Face Value is also known as Par Value. Face Value is the Original Value of Share in Share Certificate. Face Value is only used in calculating the Total Number of Shares a Listed Company Can issue and the Equity Capital a company should have in reserved before considering for dividend. Let’s Understand it with an example-.
Suppose you have opened a company and you have registered that company. Now you have a registered company and you need to infuse minimum capital in that company and that initial money is infused by directors of the company. Since your company is a listed company so the capital which directors/promoters have infused in the company initially is the minimum capital that should be maintained in the company. Also, you will issue some share in the exchange of the infused capital. That issued share will be available in the market for trading. Suppose directors have infused 20 crore rupees initially as equity capital and issued 2 crore shares in exchange for infused capital so that you can trade with that shares. So Face Value of share will now be Rs.10. or Equity Capital= Face Value* Number of issued shares.
Face Value is only used for calculating Equity Capital
Why Face Value of Most of the Companies are 10 or 5?
Nowadays, Many Companies have a Face Value of 10 or 5 the reason behind this lower face value is the Dividend is paid in terms of Face Value. Means Companies have to pay the dividend in keeping Face Value in Mind. This means that if a Company has the face value of Rs10 and that company announces the dividend of Rs 20 per equity share. So Company will say that 200% of Face Value will be paid as a dividend. Just for the dividend companies nowadays have a lower face value of the share.
Companies split share only to increase the liquidity of share. Suppose the Share Price of a company is Rs 10,000 and face value 10. Since the Share Price of the Company is very high and retail investors are not entering in this share and this price is constant for 1-2 years. Now the company has decided to split its stock and decrease the face value to 1 which means that 1 share of face value 10 of a company is now split into 10 shares of Rs 1. This means the share price of Rs 10,000 will now be Rs 1,000. This will help in more liquidity in the market for this share. and more and more people will invest in that stock.
Does the face value of the share can be increased again after the split.
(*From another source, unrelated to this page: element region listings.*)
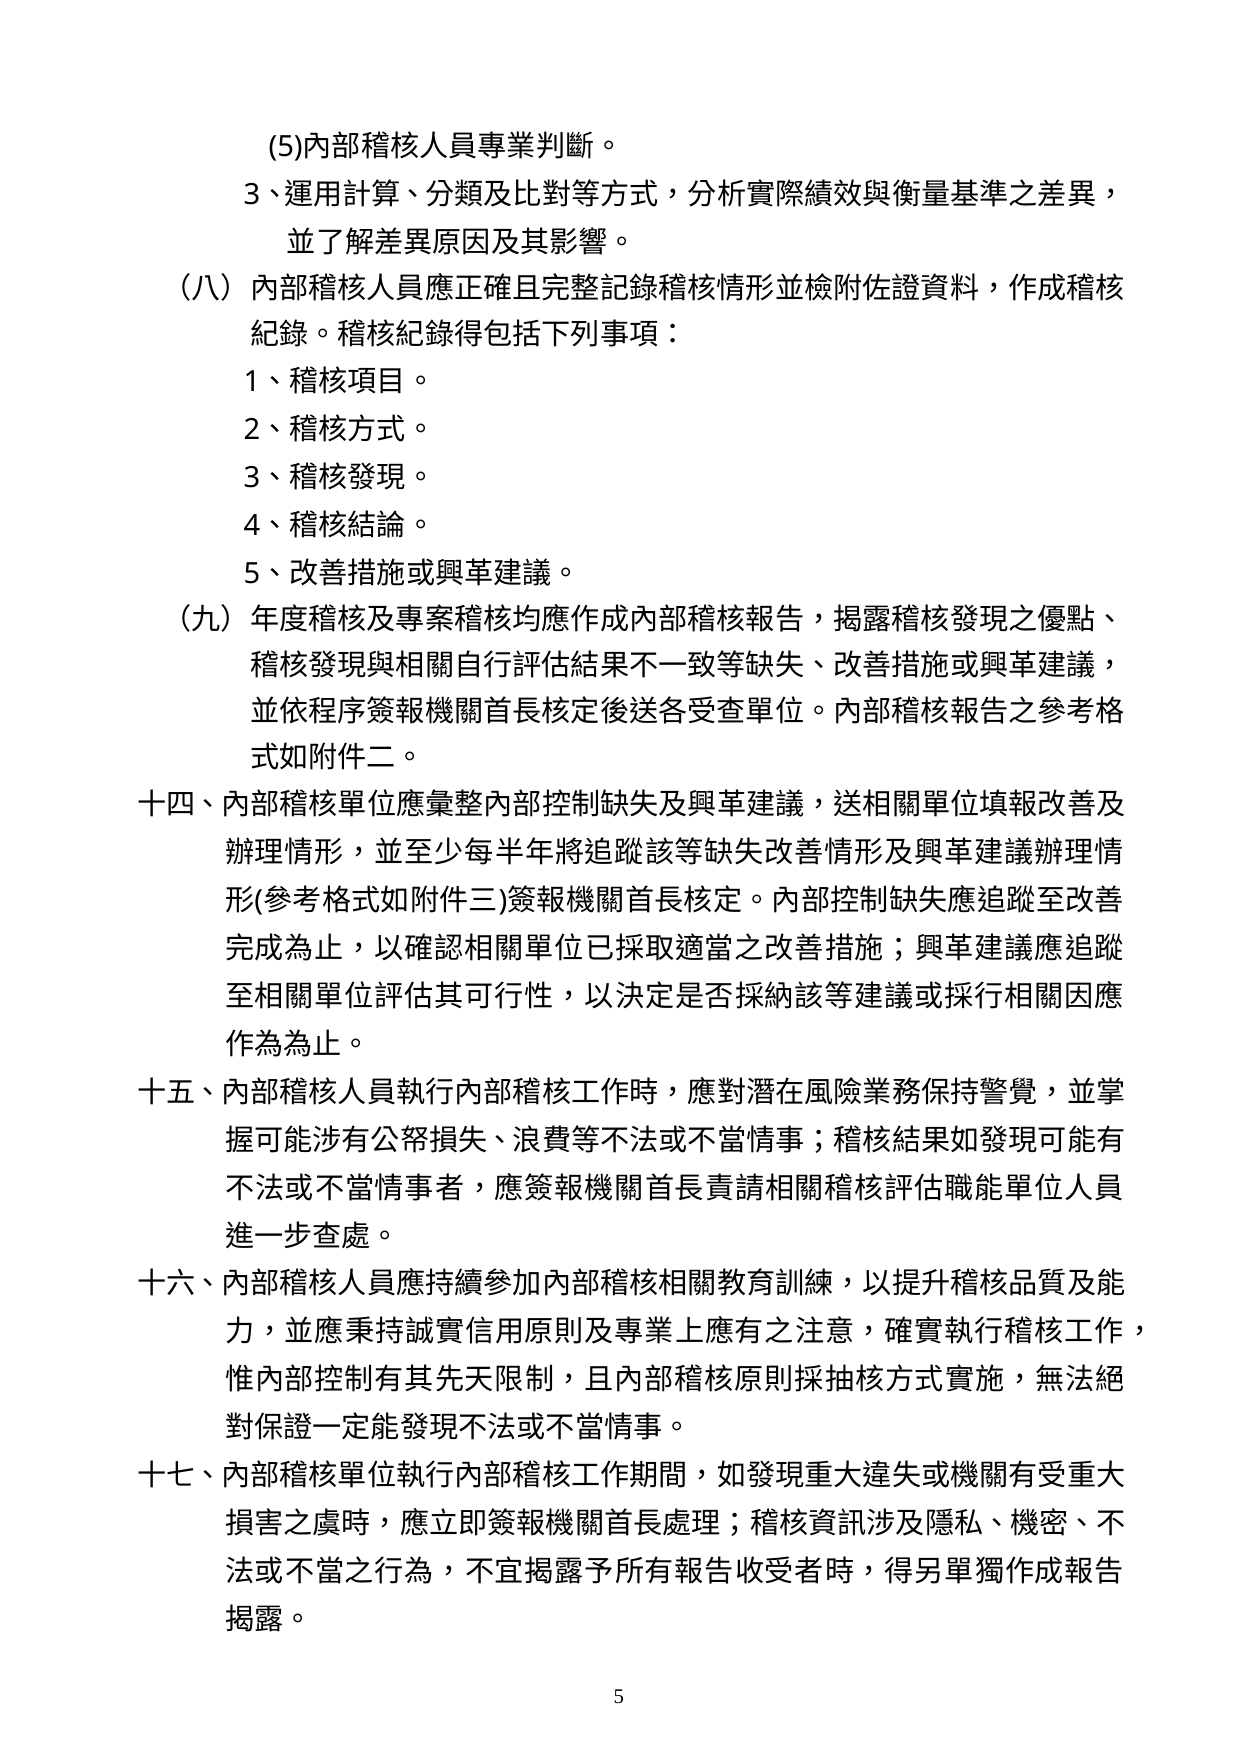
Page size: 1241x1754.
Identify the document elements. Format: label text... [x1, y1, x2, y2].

text （九）年度稽核及專案稽核均應作成內部稽核報告，揭露稽核發現之優點、稽核發現與相關自行評估結果不一致等缺失、改善措施或興革建議，並依程序簽報機關首長核定後送各受查單位。內部稽核報告之參考格式如附件二。 [162, 593, 1125, 776]
text 1、稽核項目。 [243, 353, 1125, 401]
text 十六、內部稽核人員應持續參加內部稽核相關教育訓練，以提升稽核品質及能力，並應秉持誠實信用原則及專業上應有之注意，確實執行稽核工作，惟內部控制有其先天限制，且內部稽核原則採抽核方式實施，無法絕對保證一定能發現不法或不當情事。 [137, 1256, 1125, 1447]
text 十五、內部稽核人員執行內部稽核工作時，應對潛在風險業務保持警覺，並掌握可能涉有公帑損失、浪費等不法或不當情事；稽核結果如發現可能有不法或不當情事者，應簽報機關首長責請相關稽核評估職能單位人員進一步查處。 [137, 1064, 1125, 1256]
text 2、稽核方式。 [243, 401, 1125, 449]
text 5、改善措施或興革建議。 [243, 545, 1125, 593]
text 3、稽核發現。 [243, 449, 1125, 497]
text (5)內部稽核人員專業判斷。 [268, 118, 1125, 166]
text 4、稽核結論。 [243, 497, 1125, 545]
text 十七、內部稽核單位執行內部稽核工作期間，如發現重大違失或機關有受重大損害之虞時，應立即簽報機關首長處理；稽核資訊涉及隱私、機密、不法或不當之行為，不宜揭露予所有報告收受者時，得另單獨作成報告揭露。 [137, 1447, 1125, 1639]
text 十四、內部稽核單位應彙整內部控制缺失及興革建議，送相關單位填報改善及辦理情形，並至少每半年將追蹤該等缺失改善情形及興革建議辦理情形(參考格式如附件三)簽報機關首長核定。內部控制缺失應追蹤至改善完成為止，以確認相關單位已採取適當之改善措施；興革建議應追蹤至相關單位評估其可行性，以決定是否採納該等建議或採行相關因應作為為止。 [137, 776, 1125, 1064]
text 3、運用計算、分類及比對等方式，分析實際績效與衡量基準之差異，並了解差異原因及其影響。 [243, 166, 1125, 262]
text （八）內部稽核人員應正確且完整記錄稽核情形並檢附佐證資料，作成稽核紀錄。稽核紀錄得包括下列事項： [162, 262, 1125, 353]
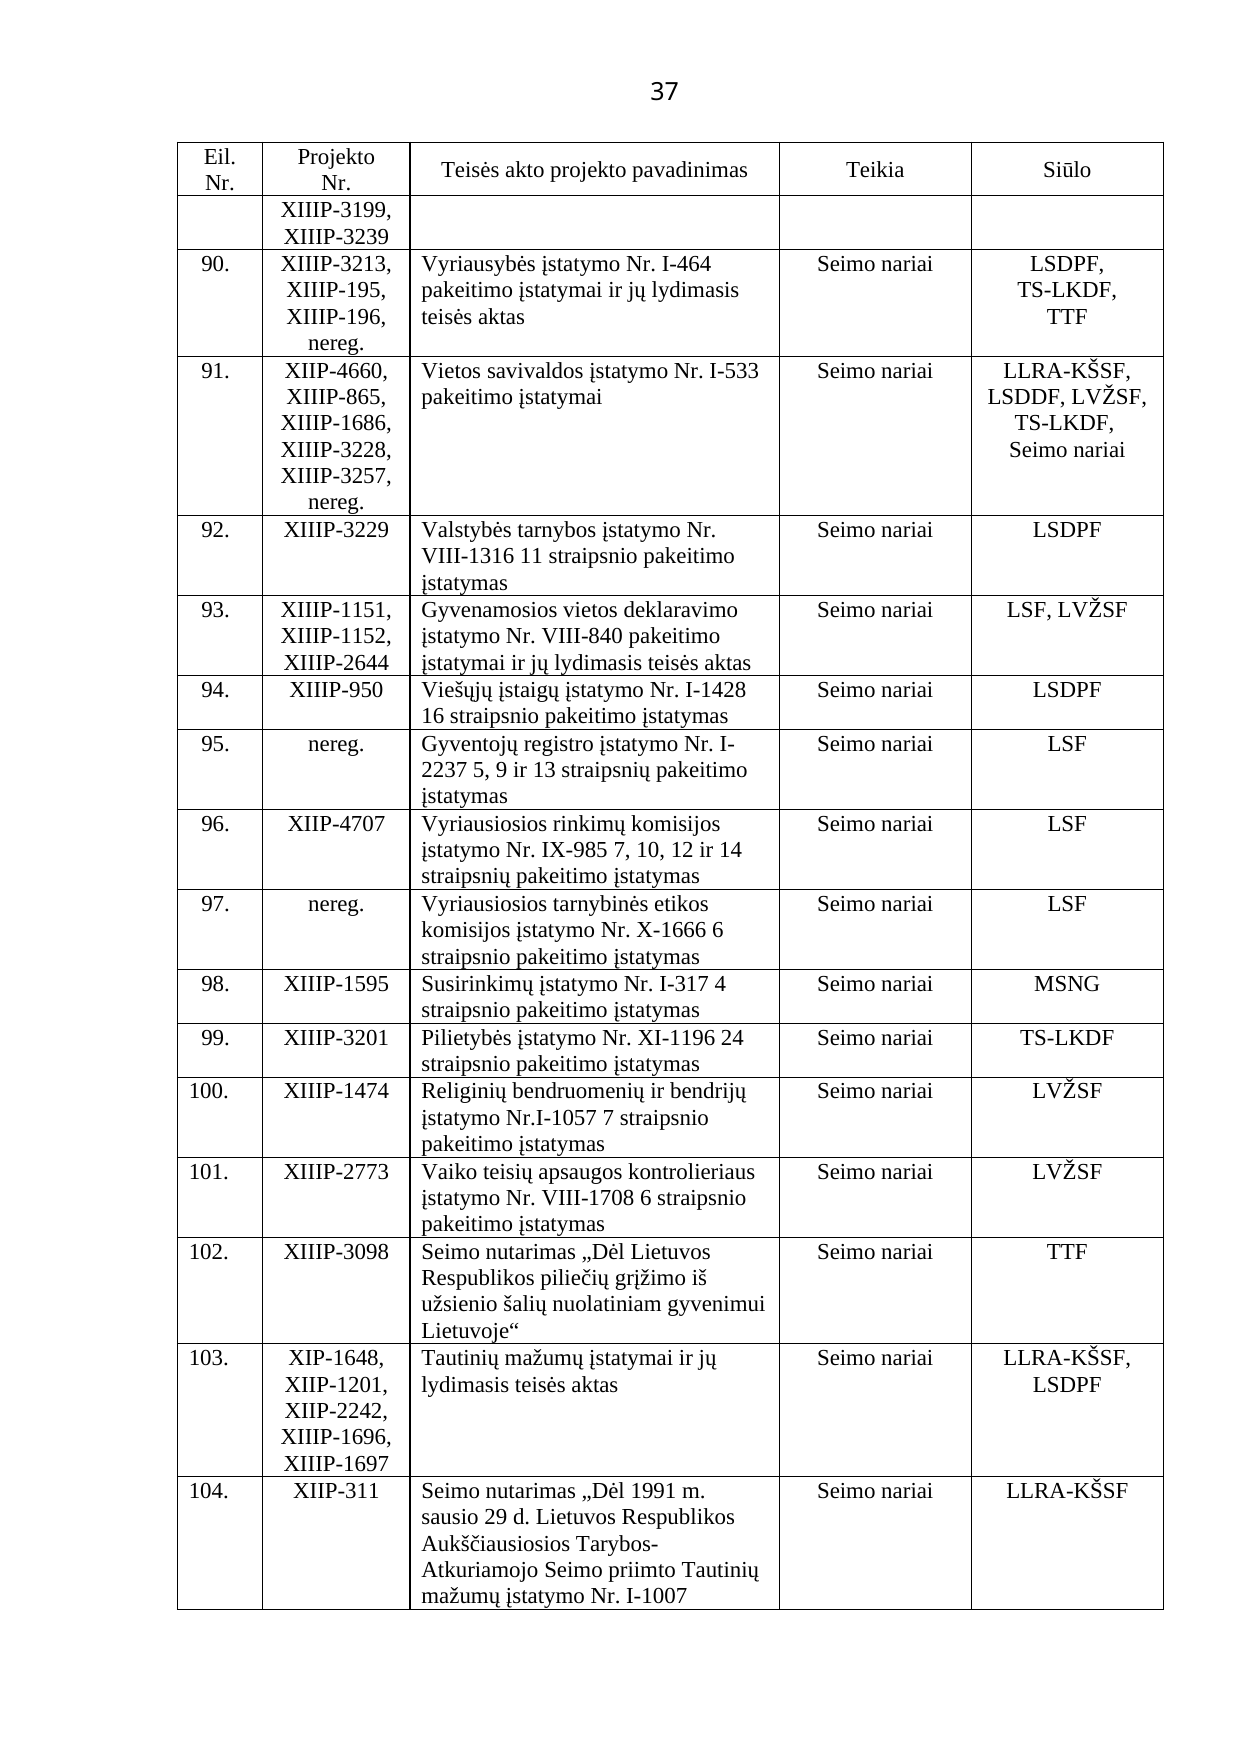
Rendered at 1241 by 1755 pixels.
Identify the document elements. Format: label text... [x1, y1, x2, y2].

table_cell Valstybės tarnybos įstatymo Nr. VIII-1316 11 straipsnio pakeitimo įstatymas [411, 516, 779, 595]
table_cell Seimo nariai [780, 970, 971, 1023]
table_cell XIIIP-3213, XIIIP-195, XIIIP-196, nereg. [263, 250, 409, 356]
table_cell MSNG [972, 970, 1163, 1023]
table_cell Vaiko teisių apsaugos kontrolieriaus įstatymo Nr. VIII-1708 6 straipsnio pakeitimo įstatymas [411, 1158, 779, 1237]
table_cell Susirinkimų įstatymo Nr. I-317 4 straipsnio pakeitimo įstatymas [411, 970, 779, 1023]
table_cell 101. [178, 1158, 262, 1237]
table_cell XIIIP-950 [263, 676, 409, 729]
table_cell Seimo nariai [780, 250, 971, 356]
table_cell XIIIP-2773 [263, 1158, 409, 1237]
table_cell nereg. [263, 730, 409, 809]
table_cell XIIIP-3098 [263, 1238, 409, 1343]
table_cell Gyvenamosios vietos deklaravimo įstatymo Nr. VIII-840 pakeitimo įstatymai ir jų lydimasis teisės aktas [411, 596, 779, 675]
table_cell XIIIP-1595 [263, 970, 409, 1023]
table_cell Seimo nariai [780, 1078, 971, 1157]
table_cell TS-LKDF [972, 1024, 1163, 1077]
table_cell 100. [178, 1078, 262, 1157]
table_cell Seimo nutarimas „Dėl 1991 m. sausio 29 d. Lietuvos Respublikos Aukščiausiosios Tarybos- Atkuriamojo Seimo priimto Tautinių mažumų įstatymo Nr. I-1007 [411, 1477, 779, 1609]
table_cell TTF [972, 1238, 1163, 1343]
table_cell LSDPF [972, 676, 1163, 729]
table_cell LLRA-KŠSF, LSDPF [972, 1344, 1163, 1476]
table_cell LLRA-KŠSF [972, 1477, 1163, 1609]
table_cell Vyriausiosios rinkimų komisijos įstatymo Nr. IX-985 7, 10, 12 ir 14 straipsnių pakeitimo įstatymas [411, 810, 779, 889]
table_cell XIIIP-1151, XIIIP-1152, XIIIP-2644 [263, 596, 409, 675]
table_cell XIIIP-3229 [263, 516, 409, 595]
table_cell 95. [178, 730, 262, 809]
table_cell Seimo nariai [780, 357, 971, 515]
table_cell LLRA-KŠSF, LSDDF, LVŽSF, TS-LKDF, Seimo nariai [972, 357, 1163, 515]
table_cell Seimo nariai [780, 676, 971, 729]
table_cell Gyventojų registro įstatymo Nr. I-2237 5, 9 ir 13 straipsnių pakeitimo įstatymas [411, 730, 779, 809]
table_cell XIIP-4707 [263, 810, 409, 889]
table_cell 90. [178, 250, 262, 356]
table_cell XIIIP-3199, XIIIP-3239 [263, 196, 409, 249]
table_cell 99. [178, 1024, 262, 1077]
table_cell LSF, LVŽSF [972, 596, 1163, 675]
table_header Eil. Nr. [178, 143, 262, 195]
table_header Projekto Nr. [263, 143, 409, 195]
table_cell 104. [178, 1477, 262, 1609]
table_cell LVŽSF [972, 1078, 1163, 1157]
table_cell 97. [178, 890, 262, 969]
table_cell [972, 196, 1163, 249]
table_cell Viešųjų įstaigų įstatymo Nr. I-1428 16 straipsnio pakeitimo įstatymas [411, 676, 779, 729]
table_cell LVŽSF [972, 1158, 1163, 1237]
table_cell LSF [972, 810, 1163, 889]
table_cell Seimo nariai [780, 1344, 971, 1476]
table_cell Seimo nutarimas „Dėl Lietuvos Respublikos piliečių grįžimo iš užsienio šalių nuolatiniam gyvenimui Lietuvoje“ [411, 1238, 779, 1343]
table_cell XIIIP-3201 [263, 1024, 409, 1077]
table_cell 93. [178, 596, 262, 675]
table_cell Tautinių mažumų įstatymai ir jų lydimasis teisės aktas [411, 1344, 779, 1476]
table_cell Seimo nariai [780, 1158, 971, 1237]
table_cell Pilietybės įstatymo Nr. XI-1196 24 straipsnio pakeitimo įstatymas [411, 1024, 779, 1077]
table_cell LSDPF, TS-LKDF, TTF [972, 250, 1163, 356]
table_cell 102. [178, 1238, 262, 1343]
table_cell XIP-1648, XIIP-1201, XIIP-2242, XIIIP-1696, XIIIP-1697 [263, 1344, 409, 1476]
table_header Teikia [780, 143, 971, 195]
table_cell Seimo nariai [780, 730, 971, 809]
table_cell Religinių bendruomenių ir bendrijų įstatymo Nr.I-1057 7 straipsnio pakeitimo įstatymas [411, 1078, 779, 1157]
table_cell 98. [178, 970, 262, 1023]
table_header Siūlo [972, 143, 1163, 195]
table_cell 94. [178, 676, 262, 729]
table_cell Vyriausybės įstatymo Nr. I-464 pakeitimo įstatymai ir jų lydimasis teisės aktas [411, 250, 779, 356]
table_cell nereg. [263, 890, 409, 969]
table_cell LSF [972, 890, 1163, 969]
table_cell [411, 196, 779, 249]
table_cell Seimo nariai [780, 1477, 971, 1609]
table_cell 96. [178, 810, 262, 889]
table_cell Seimo nariai [780, 596, 971, 675]
table_header Teisės akto projekto pavadinimas [411, 143, 779, 195]
table_cell Seimo nariai [780, 516, 971, 595]
table_cell Seimo nariai [780, 810, 971, 889]
table_cell Seimo nariai [780, 1238, 971, 1343]
table_cell [780, 196, 971, 249]
table_cell 92. [178, 516, 262, 595]
table_cell LSDPF [972, 516, 1163, 595]
table_cell Seimo nariai [780, 890, 971, 969]
table_cell Seimo nariai [780, 1024, 971, 1077]
table_cell Vyriausiosios tarnybinės etikos komisijos įstatymo Nr. X-1666 6 straipsnio pakeitimo įstatymas [411, 890, 779, 969]
table_cell 103. [178, 1344, 262, 1476]
table_cell LSF [972, 730, 1163, 809]
table_cell XIIIP-1474 [263, 1078, 409, 1157]
table_cell 91. [178, 357, 262, 515]
table_cell XIIP-4660, XIIIP-865, XIIIP-1686, XIIIP-3228, XIIIP-3257, nereg. [263, 357, 409, 515]
table_cell Vietos savivaldos įstatymo Nr. I-533 pakeitimo įstatymai [411, 357, 779, 515]
table_cell XIIP-311 [263, 1477, 409, 1609]
table_cell [178, 196, 262, 249]
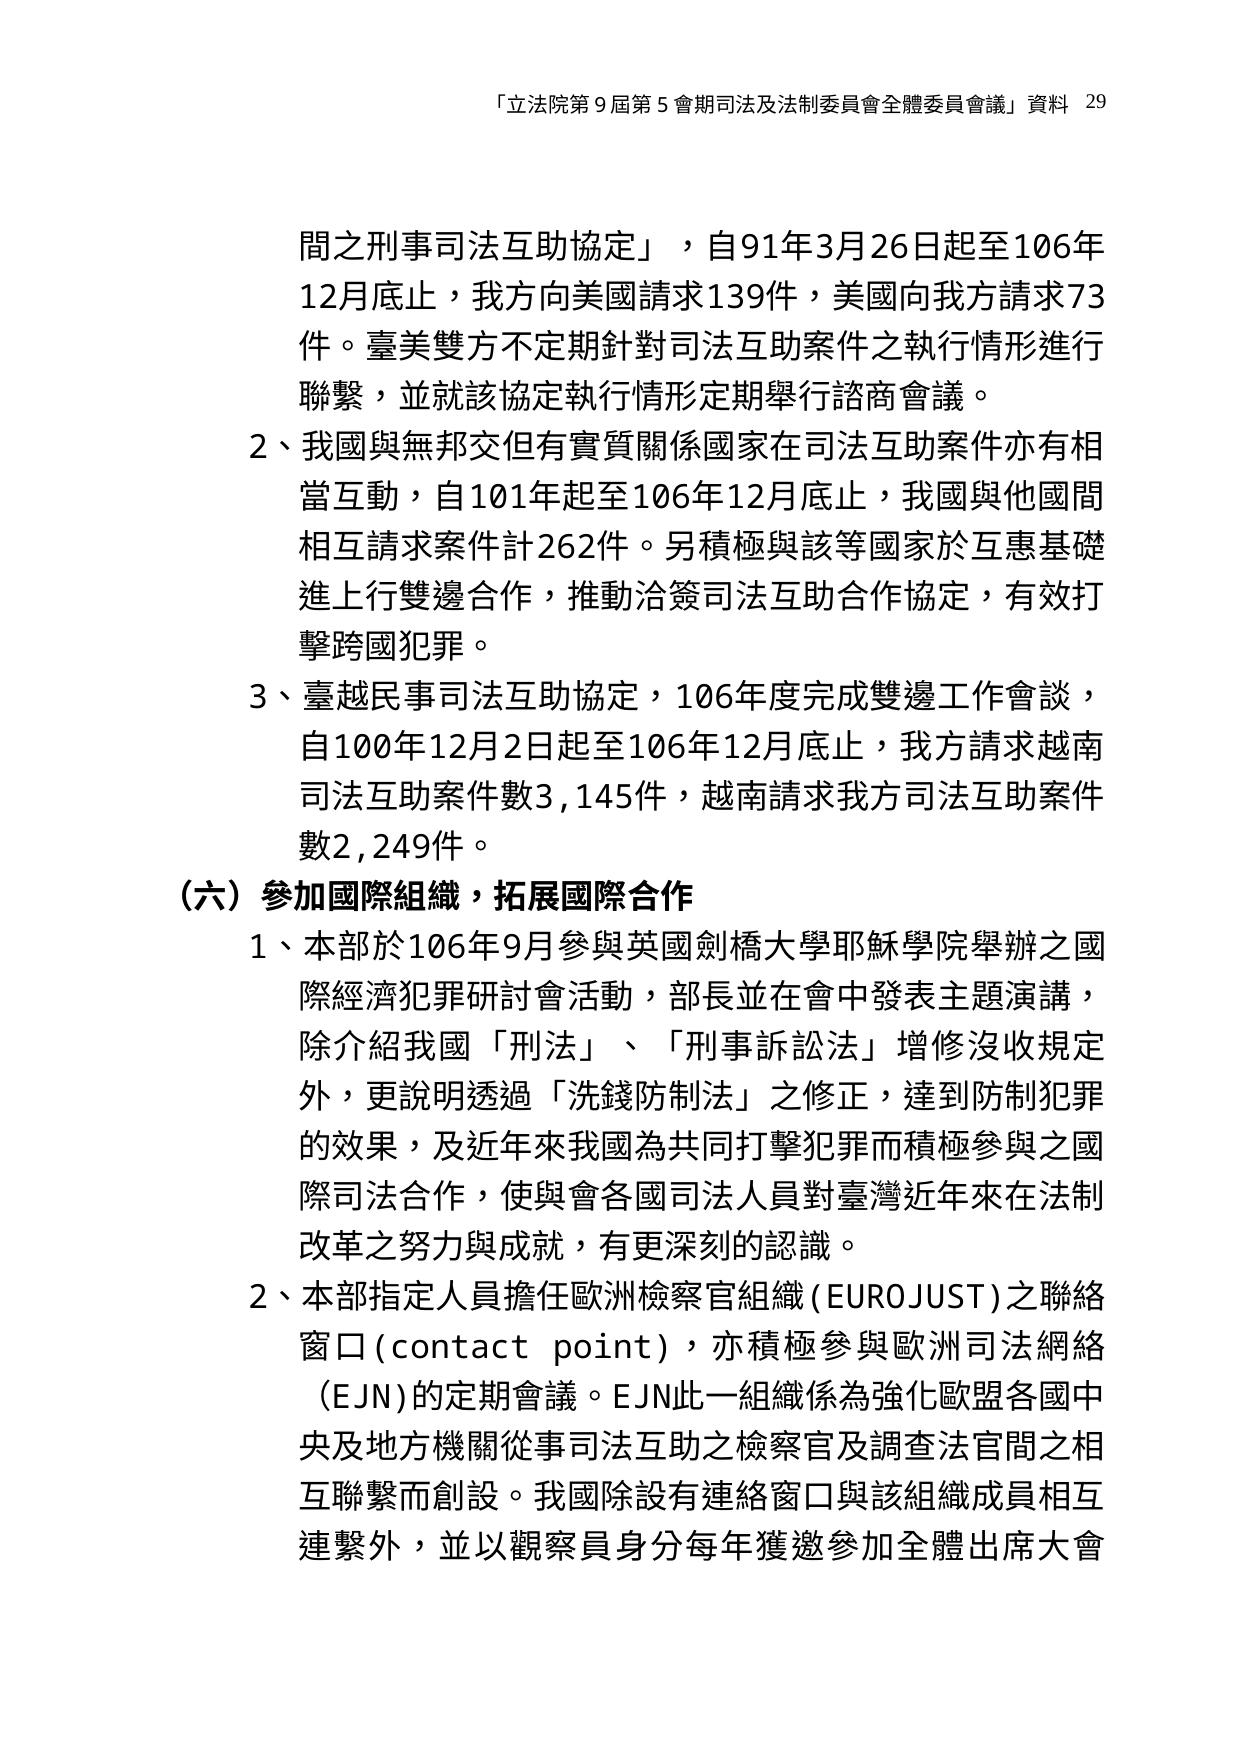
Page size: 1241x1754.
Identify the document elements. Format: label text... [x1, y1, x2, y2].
No, if the company split the share price for once. The company can only further split the share it cannot increase the face value of the share. Splitting of share is done only till the share attains the face value of Rs 1. For example, if any company split the share from Rs 10 to Rs 2 then the company does this to increase the liquidity of the share in the market and also to increase the demand of the share. Then why the company will increase the face value of the share. So face value cannot be increased again after the split.